I watched the other day one of my favourite films: Tod Browning’s controversial 1932 movie Freaks. It’s set in the world of the sideshow carnival in America and starred real life freaks- including a limbless man who with stunning dignity rolls and smokes a cigarette with just the use of his mouth. The freaks are victimised by their life sized co-workers and achieve a chilling revenge…by the end of the film you want to be ‘one of us’ as the freaks sing, their membership chant reversing their outcast nature.
Why the film exerts so much power is that it portrays a simple truth. On the outside someone can be freakish, but in their character and actions a beautiful person. And a beautiful person in conventional terms (the bad guy in the film is a stock blonde beauty) can be evil inside. A simple truth but one which the everyday world continually masks.
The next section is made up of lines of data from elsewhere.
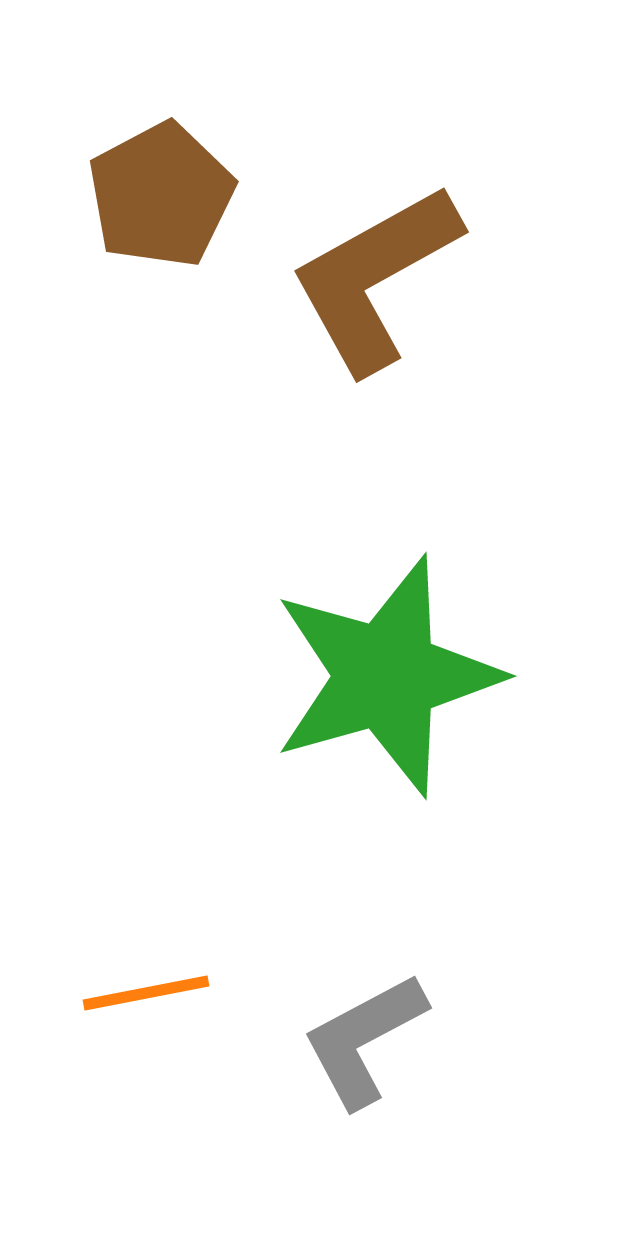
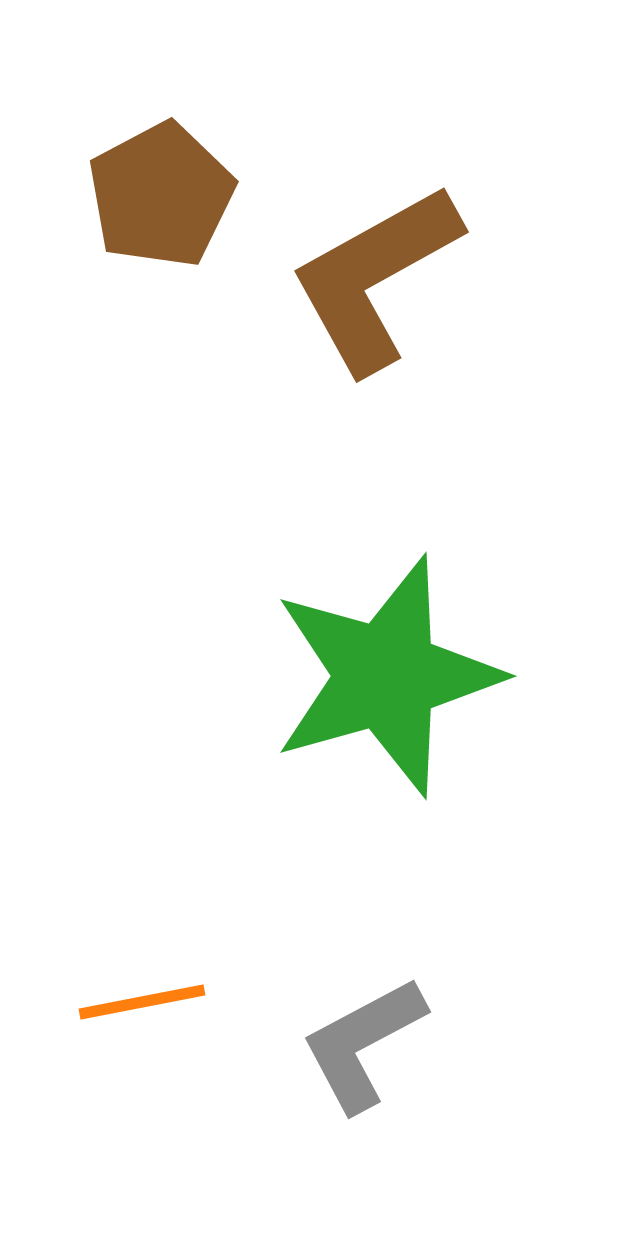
orange line: moved 4 px left, 9 px down
gray L-shape: moved 1 px left, 4 px down
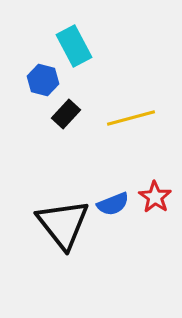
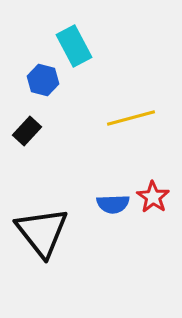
black rectangle: moved 39 px left, 17 px down
red star: moved 2 px left
blue semicircle: rotated 20 degrees clockwise
black triangle: moved 21 px left, 8 px down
I call this conformality. It’s a con, it’s about making conformism look good and it uses an arbitrary notion of normality as a bench mark.
We are now living in a conformal[1]world. It is a world in which the ‘normal’ is utterly different from any age in human history. That’s quite a claim but let me expand a little. The ‘normal’ in the past was directly linked to how people made a living. Hunting, fishing, tilling the land and performing manual labour- all done in groups. These activities served to fulfil basic human physical, emotional and psychological needs. There may have been many downsides in terms of comfort and health- but I am not talking about that. I am simply referring to the fact that being ‘normal’ was a pretty good stance to take when it came to mental well being.
But that has changed.
The current projection of the normal involves the idea of working eight hours a day in front a computer screen, often alone, with a social life spent largely in front of the same screen. Maybe a bit of binge drinking thrown in for good measure. Or ‘clubbing’. Add some driving around in a car that looks like it’s been pressed from a jelly mould and you have ‘normal’ life. The effort to look normal in such a world is extraordinarily high. The sheer relief when you stop posing as normal and accept your ‘inner freakishness’ is immense. The power of eccentricity is just that- it releases a lot of energy bound up with trying to copy others and look like them.
I recently discovered that when I’m hill walking I go much faster when I’m leading than when I’m following. I thought it was about some need to be first or something but it was actually about pace. By setting my own pace, a bit faster here, slower here, adjusting my gear, looking for a certain path I was conserving energy, energy I was able to use in going further and faster than when I tried to conform to another’s pace.
But the conformal world is hard to outpace or leave behind. It’s everywhere- TV, social media, the news, commercials, the products we buy, the way we live our lives. I need to re-emphasise that trying to be normal in the past at least brought the comfort of numbers, of group satisfaction. Now ‘normal’ is increasingly working from home, alone at your work station, telecommuting. And if you work in an office- doing a bullshit job. The creeping ascendancy of bullshit jobs- documented so well by David Graeber- is an outcome of corporate feudalism- the real era we currently inhabit. 37% of Britons believe that their jobs are essentially pointless…
So it is no surprise that the price of trying to conform to the conformal world is failure, unhappiness and mental health problems. But the price of fighting the conformal world without knowing about basic human psychological needs for attention, friendship, human support can also be failure, happiness and mental health problems.
Oddly enough it may be that the real deal breaker for many is that the conformal world is just too expensive. It is cheaper to be different. You have to do something different to survive in a world where property and utility bills make ‘normal’ living impossible.
By embracing your inner freak you establish the first necessary condition to surviving and ultimately thriving in the conformal world. You establish that your ‘difference’ ‘weirdness’ ‘nonconformity’ is a good and healthy thing, a powerful motor to help you find happiness. Indeed you celebrate all the things that the conformal world has made you doubt, the thousand ways it has undermined your confidence in being ‘you’. Why do we live in age obsessed with identity? It is a reaction to the extreme pressure of conformality, to erase difference and promote ‘one size fits all’ thinking.
Eccentricity- the way of the freak- has always been the motor of real achievement throughout history. But in the past being normal had as its reward a healthy and fulfilling psychological life. But being normal now doesn’t supply that. That’s why the option of eccentricity in the past is now a necessity…
[1]Conformality is a term derived from mathematics. It means whatever the projection you make of a shape the angles remain the same. Which of course is something that doesn’t happen in the real world. It has overtones of conformity ie. the angles never change and normality, meaning it’s unchanging shape become the norm. It is also a formal construction- something, as we mentioned, couldn’t happen in the real world where ever increasing scale means other forces distort lines and angles- in the real world all lines are curved.